• Your goal: Below is a block of entries; repeat exactly the lines starting at the line that contains "Picture 1: the box, seen along z, y and x." and ending at the line that contains "Proofreading, a fruit", both included.

• Source data:
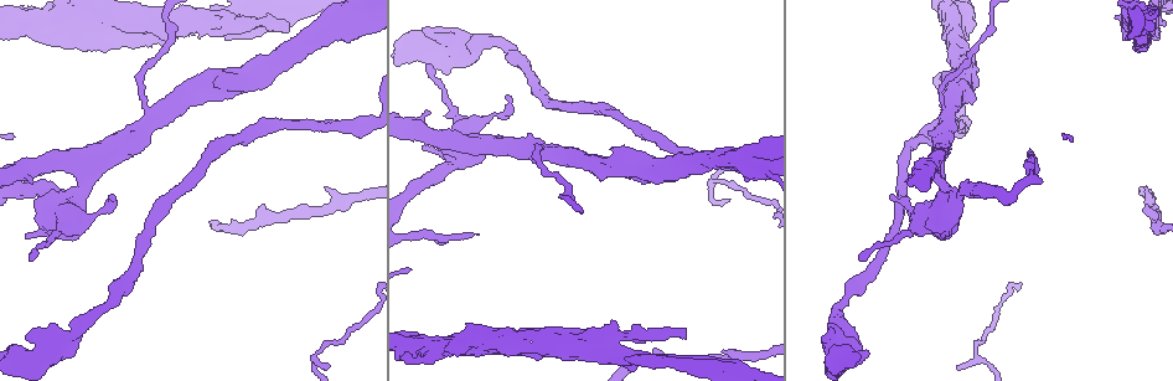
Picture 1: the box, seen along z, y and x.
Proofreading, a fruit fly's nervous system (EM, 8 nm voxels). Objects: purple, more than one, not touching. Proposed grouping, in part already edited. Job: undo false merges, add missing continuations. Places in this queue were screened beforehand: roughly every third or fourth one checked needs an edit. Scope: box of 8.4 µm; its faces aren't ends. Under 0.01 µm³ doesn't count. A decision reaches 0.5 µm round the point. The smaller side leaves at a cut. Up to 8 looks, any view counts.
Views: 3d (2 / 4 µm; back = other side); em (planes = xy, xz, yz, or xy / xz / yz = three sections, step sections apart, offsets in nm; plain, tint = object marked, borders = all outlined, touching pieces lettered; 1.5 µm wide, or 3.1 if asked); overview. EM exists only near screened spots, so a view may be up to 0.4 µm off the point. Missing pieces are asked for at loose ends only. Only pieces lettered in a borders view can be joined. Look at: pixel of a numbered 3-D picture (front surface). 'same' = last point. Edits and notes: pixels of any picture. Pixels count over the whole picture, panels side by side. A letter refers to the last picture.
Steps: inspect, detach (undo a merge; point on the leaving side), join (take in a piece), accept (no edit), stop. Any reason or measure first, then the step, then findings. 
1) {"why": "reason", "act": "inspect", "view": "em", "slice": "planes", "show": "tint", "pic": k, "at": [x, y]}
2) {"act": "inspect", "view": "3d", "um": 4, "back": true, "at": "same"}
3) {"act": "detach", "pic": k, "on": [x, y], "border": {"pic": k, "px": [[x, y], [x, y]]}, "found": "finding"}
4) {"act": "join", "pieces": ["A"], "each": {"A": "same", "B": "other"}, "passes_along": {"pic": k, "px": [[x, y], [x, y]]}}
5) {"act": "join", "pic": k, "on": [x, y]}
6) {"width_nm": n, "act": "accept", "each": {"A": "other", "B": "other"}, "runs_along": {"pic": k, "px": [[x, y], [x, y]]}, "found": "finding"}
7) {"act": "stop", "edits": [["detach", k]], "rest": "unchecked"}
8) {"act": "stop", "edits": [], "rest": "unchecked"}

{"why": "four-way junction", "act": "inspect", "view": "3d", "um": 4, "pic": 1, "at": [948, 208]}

--

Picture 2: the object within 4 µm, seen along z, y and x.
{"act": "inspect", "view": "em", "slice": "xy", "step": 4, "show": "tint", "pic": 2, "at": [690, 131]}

...

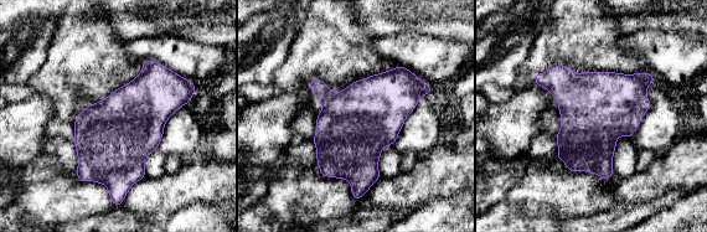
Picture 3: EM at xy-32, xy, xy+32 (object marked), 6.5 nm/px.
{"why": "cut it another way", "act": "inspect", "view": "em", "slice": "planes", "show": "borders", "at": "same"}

• Output below:
Picture 1: the box, seen along z, y and x.
Proofreading, a fruit fly's nervous system (EM, 8 nm voxels). Objects: purple, more than one, not touching. Proposed grouping, in part already edited. Job: undo false merges, add missing continuations. Places in this queue were screened beforehand: roughly every third or fourth one checked needs an edit. Scope: box of 8.4 µm; its faces aren't ends. Under 0.01 µm³ doesn't count. A decision reaches 0.5 µm round the point. The smaller side leaves at a cut. Up to 8 looks, any view counts.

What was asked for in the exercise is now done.